Forbes - Even
the IRS has limits. If you’ve ever been audited by the IRS, you
may think going back three years is bad enough. The tax code
generally allows the IRS to audit three years back, and six in some cases. The
U.S. Supreme Court in U.S. v. Home Concrete & Supply, LLC
has dramatically cut back on IRS reaches into six year territory. It’s a
positively stunning result.
The
main rule is that the IRS time to audit runs three years after filing or due
date. However, the IRS gets double time for a “substantial understatement of
income”—where you omit 25% or more. The debate is over what it means to omit
25% or more of your gross income.
Example: You sell a piece of property for $3M, claiming that your
basis (what you have invested in the property) was $1.5M. In fact, your basis
was only $500,000. The effect of your basis overstatement was that you paid tax
on $1.5M of gain when you should have paid tax on $2.5M. Your basis
over-statement probably means a six-year statute applies.
The
Supreme Court agreed to decide if the
IRS can go back six years or only three. See Home Concrete & Supply v. U.S. Our highest court hears few tax cases, and
this decision is huge. The
Supreme Court had good reason to resolve the scuffle given this messy split.

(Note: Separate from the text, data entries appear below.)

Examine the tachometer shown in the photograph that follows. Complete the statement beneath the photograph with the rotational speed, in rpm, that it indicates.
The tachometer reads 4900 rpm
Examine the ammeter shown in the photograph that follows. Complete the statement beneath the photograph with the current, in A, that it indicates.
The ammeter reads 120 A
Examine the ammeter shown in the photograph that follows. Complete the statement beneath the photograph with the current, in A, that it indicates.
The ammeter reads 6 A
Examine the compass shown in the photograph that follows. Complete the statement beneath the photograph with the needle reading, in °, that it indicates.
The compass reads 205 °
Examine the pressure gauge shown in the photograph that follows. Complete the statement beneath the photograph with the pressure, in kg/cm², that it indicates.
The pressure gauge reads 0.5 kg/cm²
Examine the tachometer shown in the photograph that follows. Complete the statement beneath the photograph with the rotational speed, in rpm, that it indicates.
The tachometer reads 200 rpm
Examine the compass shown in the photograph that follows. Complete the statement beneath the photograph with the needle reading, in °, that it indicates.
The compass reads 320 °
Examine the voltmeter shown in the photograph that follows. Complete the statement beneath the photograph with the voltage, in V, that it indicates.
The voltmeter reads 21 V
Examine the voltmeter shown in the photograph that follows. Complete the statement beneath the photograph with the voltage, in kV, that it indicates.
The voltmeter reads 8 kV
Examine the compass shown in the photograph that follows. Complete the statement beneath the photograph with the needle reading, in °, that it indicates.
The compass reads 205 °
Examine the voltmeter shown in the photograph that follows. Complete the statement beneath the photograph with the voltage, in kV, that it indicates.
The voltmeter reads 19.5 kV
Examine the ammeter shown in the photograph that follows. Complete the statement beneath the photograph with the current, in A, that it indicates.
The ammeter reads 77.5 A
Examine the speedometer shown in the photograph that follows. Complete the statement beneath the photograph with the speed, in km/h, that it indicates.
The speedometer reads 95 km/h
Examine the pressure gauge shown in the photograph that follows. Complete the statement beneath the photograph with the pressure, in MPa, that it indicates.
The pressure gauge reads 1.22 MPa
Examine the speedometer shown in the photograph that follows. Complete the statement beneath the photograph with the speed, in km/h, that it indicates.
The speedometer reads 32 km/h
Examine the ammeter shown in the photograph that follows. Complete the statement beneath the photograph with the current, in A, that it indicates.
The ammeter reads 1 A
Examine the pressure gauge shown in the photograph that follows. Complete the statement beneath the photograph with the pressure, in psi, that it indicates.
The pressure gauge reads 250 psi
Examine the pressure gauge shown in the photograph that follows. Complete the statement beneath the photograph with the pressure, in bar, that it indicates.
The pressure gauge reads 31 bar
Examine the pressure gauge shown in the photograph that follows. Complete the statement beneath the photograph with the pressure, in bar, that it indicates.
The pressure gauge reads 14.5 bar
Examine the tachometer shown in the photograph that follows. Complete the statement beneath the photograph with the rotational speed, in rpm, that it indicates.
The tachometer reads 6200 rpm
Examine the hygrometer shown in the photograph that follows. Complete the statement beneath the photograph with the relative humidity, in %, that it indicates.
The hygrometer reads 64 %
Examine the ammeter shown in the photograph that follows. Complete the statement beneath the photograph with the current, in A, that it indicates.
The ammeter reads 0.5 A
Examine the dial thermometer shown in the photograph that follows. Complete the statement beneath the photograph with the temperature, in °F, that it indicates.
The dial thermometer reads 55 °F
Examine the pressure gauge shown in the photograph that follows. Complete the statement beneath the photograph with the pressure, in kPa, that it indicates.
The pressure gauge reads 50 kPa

IRS won so six-year statute of limitations applied:
· Seventh Circuit: Beard v. Comm’r
· Federal Circuit: Grapevine Imports v. U.S.
· Tenth Circuit: Salman Ranch v. Comm’r
· D.C. Circuit: Intermountain Ins. Serv. of Vail
LLC v. Comm’r
IRS lost so was limited to three years:
· Fourth Circuit: Home Concrete & Supply v. U.S.
· Fifth Circuit: Burks v. U.S. and Equipment Holding Co. LLC v. Comm’r
· Ninth Circuit: Bakersfield Energy Partners v. Comm’r
The
Home Concrete & Supply case
was a tax shelter case—where sometimes the usual rules are somehow bent to try
to undo something that seems beyond the pale. For that reason, some observers
thought the Supreme Court might try to find a way to allow the IRS to go for
six years in a tax shelter case, even though the home sale basis example above
might be limited to three years. Nope, the High Court stuck to three years.
The
taxpayer win in Home Concrete & Supply will have a huge
trickle down effect too, not just impacting these cases.
The IRS was hoping to collect this huge
amount in about 30 related cases involving “Son of Boss” tax shelters. For
taxpayers everwhere, this case just may mean a little more security.